Sebuah data menunjukkan, satu dari delapan orang seluruh dunia menderita busung lapar. Menangapi hal itu, Pengamat Ekonomi Universitas Pendidikan Indonesia, Arim Nasim pada 2016 lalu mengatakan bahwa kelaparan tersebut bukan karena tidak tersedia nya sumber daya alam. Tapi karena 80% kekayaan dunia dimonopoli oleh 20% manusia.
Paradigma ekonomi semacam ini tentu saja dilegalkan, bahkan akan terus dipelihara oleh kapitalisme. Endingnya, kekayaan hanya terakumulasi di tangan segelintir orang, sementara mayoritas masyarakat sisanya tetap hidup dalam keterbatasan.

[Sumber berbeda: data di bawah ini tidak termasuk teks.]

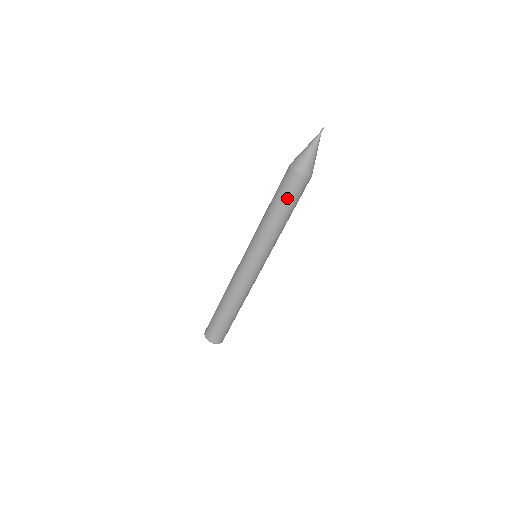
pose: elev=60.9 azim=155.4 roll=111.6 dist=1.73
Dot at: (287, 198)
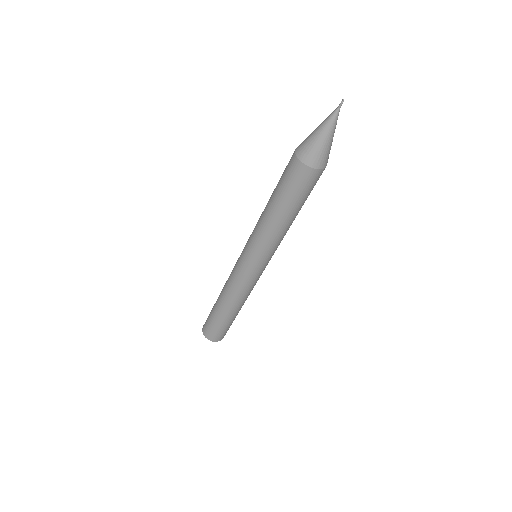
Dot at: (282, 189)
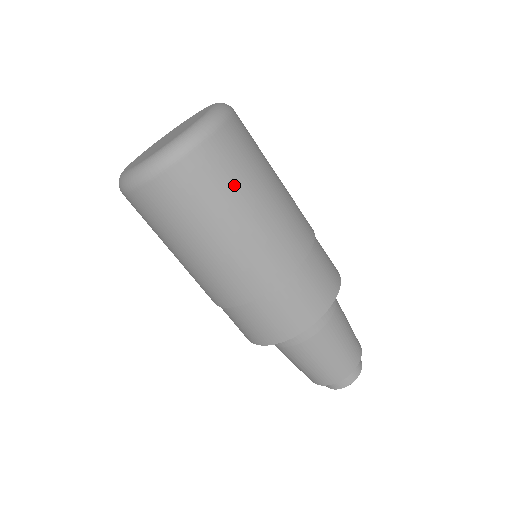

Parahnya, diakui oleh para ahli, eksistensi kemiskinan tersebut hanya mampu ditekan/diturunkan, bukan untuk dihilangkan.
Menangani masalah ini, konsep Islam dalam institusinya yang bernama khilafah telah memberikan solusi. Dari hulu, fokus sistem ekonomi Islam ada pada distribusi kekayaan dengan melarang keras monopoli terhadap barang barang milik umum seperti SDA dan komoditas strategis. Sehingga dengan begini, negara bisa leluasa mengelolanya untuk dikembalikan lagi manfaatnya kepada rakyat.
Ditambah lagi harta milik negara seperti pungutan jizyah, kharaj, ghanimah, fa’i, dst. Dengan kekayaan yang sedemikian besar sangat memungkinkan negara Khilafah mampu mengurusi hajat rakyatnya termasuk dalam kondisi pandemi baik untuk kebutuhan pangan, kesehatan, kebutuhan energi, dan sebagainya. Didukung pula dengan prinsip anggaran yang bersifat mutlak untuk pemenuhan hajat rakyat yang bersifat asasi.
Tak hanya itu, negara juga memiliki peranan yang bersifat sentralistik dalam pengaturan seluruh aspek kehidupan termasuk tata kelola pangan. Dengan ini, meski swasta boleh memiliki usaha pertanian, namun rantai pasok pangan akan tetap dikuasai negara dan tidak boleh dialihkan kepada korporasi. Sehingga, negara bisa leluasa melakukan intervensi dalam keadaan apapun, termasuk ketika lock down.
Selanjutnya, dalam menangani krisis pangan, negara juga melarang keras warganya untuk melakukan penimbunan dan memberi sanksi tegas bagi pelakunya. Selain untuk menjaga ketersediaan pangan, langkah ini juga untuk mencegah melambungnya harga pangan karena ulah spekulan.